Exactly a year ago the Joburg Film festival opened with 8, my favourite South African horror by Harold Holscher. It is where he bit my ear to tell me that “a giant streaming service” would get licencing rights to the film. Cut to 2020, I’m on the editorial and publishing team for Netflix SA and got an opportunity to create social media assets for the movie. Between you and I, this is my dream job.
“The focus of the 2020 films places the spotlight on “displacement”, an apparent theme during the global pandemic.” – JFF
This year’s opening film stars the late, legendary Joburg born actress Mary Twala just prior to it’s Oscar run after the festival. Which is an exciting period for filmmakers to campaign for their academy award nomination.
This is Not A Burial It’s a Resurrection
An 80-year-old widow winds up her earthly affairs make arrangements for her burial and prepares to die amongst the pythonic mountains of landlocked Lesotho,
But when her village is threatened with forced resettlement due to the construction of a reservoir, she finds a new will to live and ignites a collective spirit of defiance within her community.
In the final dramatic moments of her life, Mantoa’s legend is forged and made eternal.
The movie is directed by Lemohang Jeremiah Mosese from Lesotho. Variety recognised him for his talents, saying “it’s the kind of myth-rooted, avant-garde Southern African storytelling that rarely cracks the international festival circuit.”

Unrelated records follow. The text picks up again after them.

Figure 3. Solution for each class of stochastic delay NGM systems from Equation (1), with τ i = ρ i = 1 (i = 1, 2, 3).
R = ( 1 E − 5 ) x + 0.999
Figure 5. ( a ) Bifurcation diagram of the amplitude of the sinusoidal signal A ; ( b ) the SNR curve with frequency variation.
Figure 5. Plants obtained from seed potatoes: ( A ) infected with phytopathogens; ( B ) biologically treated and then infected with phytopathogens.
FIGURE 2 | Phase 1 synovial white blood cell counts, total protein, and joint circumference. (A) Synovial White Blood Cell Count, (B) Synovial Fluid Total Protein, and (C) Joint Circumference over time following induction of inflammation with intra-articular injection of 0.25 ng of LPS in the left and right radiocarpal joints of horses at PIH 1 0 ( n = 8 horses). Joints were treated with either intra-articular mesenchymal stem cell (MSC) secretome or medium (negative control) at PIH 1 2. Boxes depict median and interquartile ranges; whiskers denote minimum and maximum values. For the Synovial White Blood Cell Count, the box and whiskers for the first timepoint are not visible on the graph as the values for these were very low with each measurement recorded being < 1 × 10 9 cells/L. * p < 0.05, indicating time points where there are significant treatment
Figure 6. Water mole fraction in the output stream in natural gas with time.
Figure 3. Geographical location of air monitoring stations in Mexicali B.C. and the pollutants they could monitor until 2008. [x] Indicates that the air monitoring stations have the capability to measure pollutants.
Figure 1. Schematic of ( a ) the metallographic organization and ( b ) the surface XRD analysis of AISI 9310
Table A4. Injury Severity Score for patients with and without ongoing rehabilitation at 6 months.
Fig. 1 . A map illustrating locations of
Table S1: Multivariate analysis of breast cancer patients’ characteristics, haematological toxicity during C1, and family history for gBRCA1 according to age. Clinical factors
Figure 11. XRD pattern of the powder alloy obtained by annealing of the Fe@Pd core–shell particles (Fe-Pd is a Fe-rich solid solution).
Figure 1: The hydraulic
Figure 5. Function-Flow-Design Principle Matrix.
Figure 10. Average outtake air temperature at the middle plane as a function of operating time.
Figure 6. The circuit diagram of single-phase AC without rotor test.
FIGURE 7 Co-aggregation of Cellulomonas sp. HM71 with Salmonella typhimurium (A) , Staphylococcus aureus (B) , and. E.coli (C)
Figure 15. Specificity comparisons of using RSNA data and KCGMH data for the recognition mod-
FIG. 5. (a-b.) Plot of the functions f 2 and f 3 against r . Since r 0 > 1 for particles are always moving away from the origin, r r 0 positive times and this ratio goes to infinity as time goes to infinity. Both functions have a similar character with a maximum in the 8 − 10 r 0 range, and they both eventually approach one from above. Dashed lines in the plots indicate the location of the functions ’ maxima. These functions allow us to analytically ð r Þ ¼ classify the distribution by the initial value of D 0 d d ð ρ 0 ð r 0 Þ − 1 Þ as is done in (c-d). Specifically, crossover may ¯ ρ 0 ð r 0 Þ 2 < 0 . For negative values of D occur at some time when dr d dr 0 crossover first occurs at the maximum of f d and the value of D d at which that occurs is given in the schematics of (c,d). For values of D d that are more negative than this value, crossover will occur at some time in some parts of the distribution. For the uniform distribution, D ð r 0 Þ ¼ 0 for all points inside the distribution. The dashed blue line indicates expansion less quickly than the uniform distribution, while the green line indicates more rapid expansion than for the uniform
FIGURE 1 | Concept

“This Is Not a Burial” premiered last year in Venice’s Biennale College strand before winning a special jury prize for “visionary filmmaking” in Sundance’s international competition. This is just *chefs kiss*.
There’s Power In the Collar
As Botswana awaits a possible landmark judgement from its high court, seeking to decriminalize same-sex relations, this one is making its global screening debut at the Joburg Film Fest, The LGBTI film in question is ’There’s Power In the Collar’
Chantel, a 27-year-old lesbian who’s both a theologian and a queer rights activist, attempts to start her journey to get ordained as a reverend in Botswana’s religiously conservative and homophobic society.
When young Siphe November leaves his small township in South Africa to follow his dreams at Canada’s National Ballet School, he begins a remarkable journey that reveals deeply personal pulses of family, prejudice, expectation, loss, and resilience that beat beneath the surface of a beautiful and demanding art form. A heartbreaking tale of the things we sacrifice for art.
It would be the best thing to come out of this year considering that I haven’t been to the cinema. Screenings will be held at Cinema Nouveau in the Rosebank Mall and the Bioscope at 22 Stanley in Milpark.
Limited tickets will be sold at the door of each of the respective venues.